## WRITTEN INSTRUCTION
Repeat word for word the lines of the material below, from its first line through the line holding "common name: Great-tailed grackle", inclusive.

## DATA FOR THE TASK
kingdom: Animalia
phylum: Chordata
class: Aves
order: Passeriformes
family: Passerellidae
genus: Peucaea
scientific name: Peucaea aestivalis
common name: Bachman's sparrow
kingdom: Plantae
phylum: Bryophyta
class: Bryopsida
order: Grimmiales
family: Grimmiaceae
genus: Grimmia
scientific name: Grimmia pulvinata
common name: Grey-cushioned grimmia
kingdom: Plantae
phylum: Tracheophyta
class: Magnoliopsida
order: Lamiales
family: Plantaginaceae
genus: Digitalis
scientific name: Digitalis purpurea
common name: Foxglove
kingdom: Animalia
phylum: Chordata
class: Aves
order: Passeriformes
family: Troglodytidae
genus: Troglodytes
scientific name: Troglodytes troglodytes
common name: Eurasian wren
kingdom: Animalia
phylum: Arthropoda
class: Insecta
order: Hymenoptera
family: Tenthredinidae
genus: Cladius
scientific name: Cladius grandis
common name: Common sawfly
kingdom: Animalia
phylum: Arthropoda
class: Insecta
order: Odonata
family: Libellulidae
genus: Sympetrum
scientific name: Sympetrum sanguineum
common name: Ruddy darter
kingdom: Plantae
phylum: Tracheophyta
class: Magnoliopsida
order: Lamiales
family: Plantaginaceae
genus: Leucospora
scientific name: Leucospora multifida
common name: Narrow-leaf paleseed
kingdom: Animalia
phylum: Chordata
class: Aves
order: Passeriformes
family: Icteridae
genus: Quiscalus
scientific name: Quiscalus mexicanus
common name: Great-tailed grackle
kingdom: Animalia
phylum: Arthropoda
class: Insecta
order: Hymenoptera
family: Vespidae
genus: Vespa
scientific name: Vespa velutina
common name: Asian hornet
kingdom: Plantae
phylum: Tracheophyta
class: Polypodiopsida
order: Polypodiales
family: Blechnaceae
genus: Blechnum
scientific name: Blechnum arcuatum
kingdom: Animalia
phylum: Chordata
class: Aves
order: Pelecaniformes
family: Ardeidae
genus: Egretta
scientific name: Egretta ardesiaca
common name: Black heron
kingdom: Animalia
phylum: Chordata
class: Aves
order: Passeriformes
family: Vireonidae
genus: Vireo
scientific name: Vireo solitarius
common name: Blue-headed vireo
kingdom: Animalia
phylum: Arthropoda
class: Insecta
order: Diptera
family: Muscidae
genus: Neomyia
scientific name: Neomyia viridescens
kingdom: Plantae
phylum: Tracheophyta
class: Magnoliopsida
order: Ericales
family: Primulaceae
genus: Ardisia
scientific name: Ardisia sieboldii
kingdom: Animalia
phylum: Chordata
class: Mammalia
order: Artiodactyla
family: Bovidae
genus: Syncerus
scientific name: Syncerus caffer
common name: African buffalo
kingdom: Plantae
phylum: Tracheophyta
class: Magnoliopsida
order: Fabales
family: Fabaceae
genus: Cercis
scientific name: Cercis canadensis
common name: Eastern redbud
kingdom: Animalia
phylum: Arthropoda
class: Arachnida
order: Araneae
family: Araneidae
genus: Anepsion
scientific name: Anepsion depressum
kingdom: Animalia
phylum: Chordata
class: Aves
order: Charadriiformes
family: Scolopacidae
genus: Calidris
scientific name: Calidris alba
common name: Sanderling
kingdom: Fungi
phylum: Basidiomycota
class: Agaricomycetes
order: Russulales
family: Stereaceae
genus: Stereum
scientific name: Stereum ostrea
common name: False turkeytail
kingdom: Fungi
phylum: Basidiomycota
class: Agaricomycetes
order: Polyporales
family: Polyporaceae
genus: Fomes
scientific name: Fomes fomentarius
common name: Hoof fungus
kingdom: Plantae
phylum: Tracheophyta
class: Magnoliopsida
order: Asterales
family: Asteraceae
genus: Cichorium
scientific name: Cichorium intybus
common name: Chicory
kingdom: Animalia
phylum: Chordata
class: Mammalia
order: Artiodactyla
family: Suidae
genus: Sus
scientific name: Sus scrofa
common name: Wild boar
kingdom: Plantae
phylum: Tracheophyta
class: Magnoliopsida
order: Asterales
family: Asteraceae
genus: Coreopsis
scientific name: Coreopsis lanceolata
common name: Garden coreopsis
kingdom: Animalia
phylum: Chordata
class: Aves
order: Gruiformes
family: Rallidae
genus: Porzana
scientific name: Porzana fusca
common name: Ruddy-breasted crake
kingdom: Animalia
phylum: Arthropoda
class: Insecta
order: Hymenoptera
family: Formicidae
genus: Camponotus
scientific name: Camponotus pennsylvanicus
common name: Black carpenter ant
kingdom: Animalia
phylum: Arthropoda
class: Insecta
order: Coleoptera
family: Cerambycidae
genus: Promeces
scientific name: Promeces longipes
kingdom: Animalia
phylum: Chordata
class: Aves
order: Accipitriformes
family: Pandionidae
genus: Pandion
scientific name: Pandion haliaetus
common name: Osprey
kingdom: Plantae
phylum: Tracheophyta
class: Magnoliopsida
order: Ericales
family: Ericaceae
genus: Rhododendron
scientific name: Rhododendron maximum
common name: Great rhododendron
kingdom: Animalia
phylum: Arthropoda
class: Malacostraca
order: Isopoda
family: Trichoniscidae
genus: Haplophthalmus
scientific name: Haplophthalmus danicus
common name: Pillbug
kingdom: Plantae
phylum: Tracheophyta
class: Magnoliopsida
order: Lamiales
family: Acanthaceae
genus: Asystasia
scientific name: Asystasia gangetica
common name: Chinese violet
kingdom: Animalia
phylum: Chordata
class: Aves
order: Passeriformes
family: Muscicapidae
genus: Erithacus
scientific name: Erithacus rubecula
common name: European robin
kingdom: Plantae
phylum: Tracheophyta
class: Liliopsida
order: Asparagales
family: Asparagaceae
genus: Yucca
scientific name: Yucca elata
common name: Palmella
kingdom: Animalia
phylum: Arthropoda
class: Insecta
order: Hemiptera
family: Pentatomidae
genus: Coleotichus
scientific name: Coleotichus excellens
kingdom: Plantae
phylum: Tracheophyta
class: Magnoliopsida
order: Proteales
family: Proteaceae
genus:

## RESULT OF THIS TASK
kingdom: Animalia
phylum: Chordata
class: Aves
order: Passeriformes
family: Passerellidae
genus: Peucaea
scientific name: Peucaea aestivalis
common name: Bachman's sparrow
kingdom: Plantae
phylum: Bryophyta
class: Bryopsida
order: Grimmiales
family: Grimmiaceae
genus: Grimmia
scientific name: Grimmia pulvinata
common name: Grey-cushioned grimmia
kingdom: Plantae
phylum: Tracheophyta
class: Magnoliopsida
order: Lamiales
family: Plantaginaceae
genus: Digitalis
scientific name: Digitalis purpurea
common name: Foxglove
kingdom: Animalia
phylum: Chordata
class: Aves
order: Passeriformes
family: Troglodytidae
genus: Troglodytes
scientific name: Troglodytes troglodytes
common name: Eurasian wren
kingdom: Animalia
phylum: Arthropoda
class: Insecta
order: Hymenoptera
family: Tenthredinidae
genus: Cladius
scientific name: Cladius grandis
common name: Common sawfly
kingdom: Animalia
phylum: Arthropoda
class: Insecta
order: Odonata
family: Libellulidae
genus: Sympetrum
scientific name: Sympetrum sanguineum
common name: Ruddy darter
kingdom: Plantae
phylum: Tracheophyta
class: Magnoliopsida
order: Lamiales
family: Plantaginaceae
genus: Leucospora
scientific name: Leucospora multifida
common name: Narrow-leaf paleseed
kingdom: Animalia
phylum: Chordata
class: Aves
order: Passeriformes
family: Icteridae
genus: Quiscalus
scientific name: Quiscalus mexicanus
common name: Great-tailed grackle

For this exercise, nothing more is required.